Two years ago, a girl I went to middle school with passed away in a car accident. She and her boyfriend had been driving 90 miles per hour on a windy road. They were killed instantly. I found out in a most ungraceful way unbefitting of any tragedy: through people’s Facebook statuses. Shock flooded the airwaves. Her Facebook was still up, and here her friends gathered to process the loss. People recalled memories of her, consoled each other, wrote prayers addressed to heaven. Like flowers, I suppose, but in the age of social media, grief is conducted in public. Virtual flowers. Interactive sympathy cards. Is this the future of mourning?
Grief unfolds in predictable stages when it’s a matter of someone you love intimately. But how is it supposed to work when someone you used to know suddenly dies, well after you have parted ways and lapsed out of communication and become, to one another, passing blips on the newsfeed? I think of all the kids I had inside jokes with in seventh grade, and how many I talk to now.
There was a time I was pretty good friends with Mellissa. We did track together, competed on the same four-person relay team. We had overlapping friends. We joked around. She entertained my quirkiness. She was always laughing.
Middle school came to an end. She went off to Avon High, and I went off to a private high school. Years went by and my old friendships started clocking out.

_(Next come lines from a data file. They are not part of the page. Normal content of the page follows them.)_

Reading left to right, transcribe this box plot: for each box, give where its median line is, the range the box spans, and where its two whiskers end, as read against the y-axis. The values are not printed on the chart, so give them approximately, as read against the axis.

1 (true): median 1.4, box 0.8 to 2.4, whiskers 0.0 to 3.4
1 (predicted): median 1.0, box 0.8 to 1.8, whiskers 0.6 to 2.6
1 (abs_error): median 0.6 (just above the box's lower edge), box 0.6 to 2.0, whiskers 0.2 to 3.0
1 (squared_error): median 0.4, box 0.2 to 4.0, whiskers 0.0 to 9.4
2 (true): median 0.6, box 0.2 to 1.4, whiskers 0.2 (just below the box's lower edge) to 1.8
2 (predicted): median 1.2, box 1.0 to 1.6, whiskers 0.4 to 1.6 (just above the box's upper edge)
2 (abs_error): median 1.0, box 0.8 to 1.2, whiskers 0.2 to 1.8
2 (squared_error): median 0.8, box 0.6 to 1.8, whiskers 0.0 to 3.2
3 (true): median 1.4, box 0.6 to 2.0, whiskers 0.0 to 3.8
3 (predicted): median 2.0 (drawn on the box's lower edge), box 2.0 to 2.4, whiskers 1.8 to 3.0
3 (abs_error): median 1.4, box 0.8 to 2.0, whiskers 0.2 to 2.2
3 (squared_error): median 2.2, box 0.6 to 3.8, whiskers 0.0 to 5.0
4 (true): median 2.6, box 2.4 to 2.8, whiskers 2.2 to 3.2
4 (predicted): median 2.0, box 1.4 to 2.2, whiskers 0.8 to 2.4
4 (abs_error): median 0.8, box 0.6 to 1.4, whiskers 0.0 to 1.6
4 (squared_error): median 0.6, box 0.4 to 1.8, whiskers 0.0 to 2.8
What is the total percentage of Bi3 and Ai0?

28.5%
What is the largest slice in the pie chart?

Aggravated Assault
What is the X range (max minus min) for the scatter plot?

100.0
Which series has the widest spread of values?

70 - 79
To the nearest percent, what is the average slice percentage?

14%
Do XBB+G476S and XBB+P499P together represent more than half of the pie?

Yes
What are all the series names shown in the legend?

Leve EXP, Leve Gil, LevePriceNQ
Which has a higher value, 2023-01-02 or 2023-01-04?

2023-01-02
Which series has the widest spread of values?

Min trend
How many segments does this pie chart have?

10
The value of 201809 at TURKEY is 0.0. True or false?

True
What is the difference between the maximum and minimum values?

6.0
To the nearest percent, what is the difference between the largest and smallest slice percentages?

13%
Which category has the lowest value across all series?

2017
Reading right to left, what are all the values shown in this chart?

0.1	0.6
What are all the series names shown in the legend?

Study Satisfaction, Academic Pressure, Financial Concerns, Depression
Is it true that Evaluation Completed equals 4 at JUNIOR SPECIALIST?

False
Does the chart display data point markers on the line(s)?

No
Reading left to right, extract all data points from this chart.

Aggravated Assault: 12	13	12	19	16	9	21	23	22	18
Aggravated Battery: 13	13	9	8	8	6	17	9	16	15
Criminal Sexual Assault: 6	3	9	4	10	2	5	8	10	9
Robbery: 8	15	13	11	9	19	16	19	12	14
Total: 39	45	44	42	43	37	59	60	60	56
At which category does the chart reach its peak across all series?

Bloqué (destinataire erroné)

People forgot who I was, or pretended to. By the time I heard the news, I hadn’t seen Mellissa for at least three years.
I used to read her wall every day, every post. Sometimes I wanted to write something, but my fingertips hesitated on the keys. This was a space for people who loved her. Knew her. What could I write? Nothing insightful, nothing beautiful. I was a stranger. I wanted to cry. I tried to make myself cry. I flipped through her photos and read her obituary again and again, trying to make it sink in, waiting for it to process. She is gone. But how to transcribe her absence these past few years to a greater, more profound absence? How to trick my mind into realizing that her absence is no longer simply circumstantial? How do I trigger the tears? How do I make this feel real, so that I can grieve and feel like a person capable of caring about an old friend?
Two years later, her Facebook page is still up. That same photo is there, her senior portrait. She will never age, I realize. There she is, swaying from a tree, leaning 45 degrees to the left, because why not, because she is the picture of youth on the cusp of everything. Suspended in time. Life, trapped in the form of potential energy that will never become kinetic.
She is what I think about when I think about Connecticut in the spring. There are few things I like about Connecticut, but I love the spring. The warm, dewy mornings, the lawnmowers in the afternoon. How green it was. I remember every landmark along the walk from the middle school to the high school we took daily for track practice. Luke’s Doughnuts. The brand new mortuary. The gas station where we bought slushies, also rumored to be robbed at gunpoint more frequently than any other business in Avon. And how could I forget the sound of cars on West Avon Road, the glimpses of fresh-faced high schoolers riding off to unknown adventures, the rising and fading waves of Radio Top 40? How could I forget any of this? Stretching on the football field. The warmth on my arms. Those lawnmowers. Warm-up sprints. Packs of girls meandering around the track, spying on those high school boys.
The four of us get together. We take up our positions on the track. Ready, go. The first girl sprints, hands it off. The second girl sprints, hands it to Mellissa. Mellissa’s coming up behind me. There’s so much fight in her that you cannot ignore the presence barreling toward you. But she is so composed. That face. Whenever I run, my face contorts into a heaving eyesore, but she’s got everything locked down. When she’s coming your way, her wide brown eyes are full of fight. Off-duty, they are gentle. She was always that way; hers was the loveliest, most photogenic smile. The fire’s always there, though. I don’t know what it is. I haven’t figured it out. This was not the faux strength of a middle school queen. There was not a single trace of malice or jealousy in it. This was strength well beyond her years, a quiet strength that she never had the ego to assert. But you felt it. You were drawn to it. I saw it, in the form of a runner sprinting to the spot where I now stood.
I start to run and extend my arm behind me. I look back for a second, see her pouring her last ounce of energy into this final meter. The baton slips into my fingers, and I race off as fast as my legs can carry me. I never look back. I never think to look back.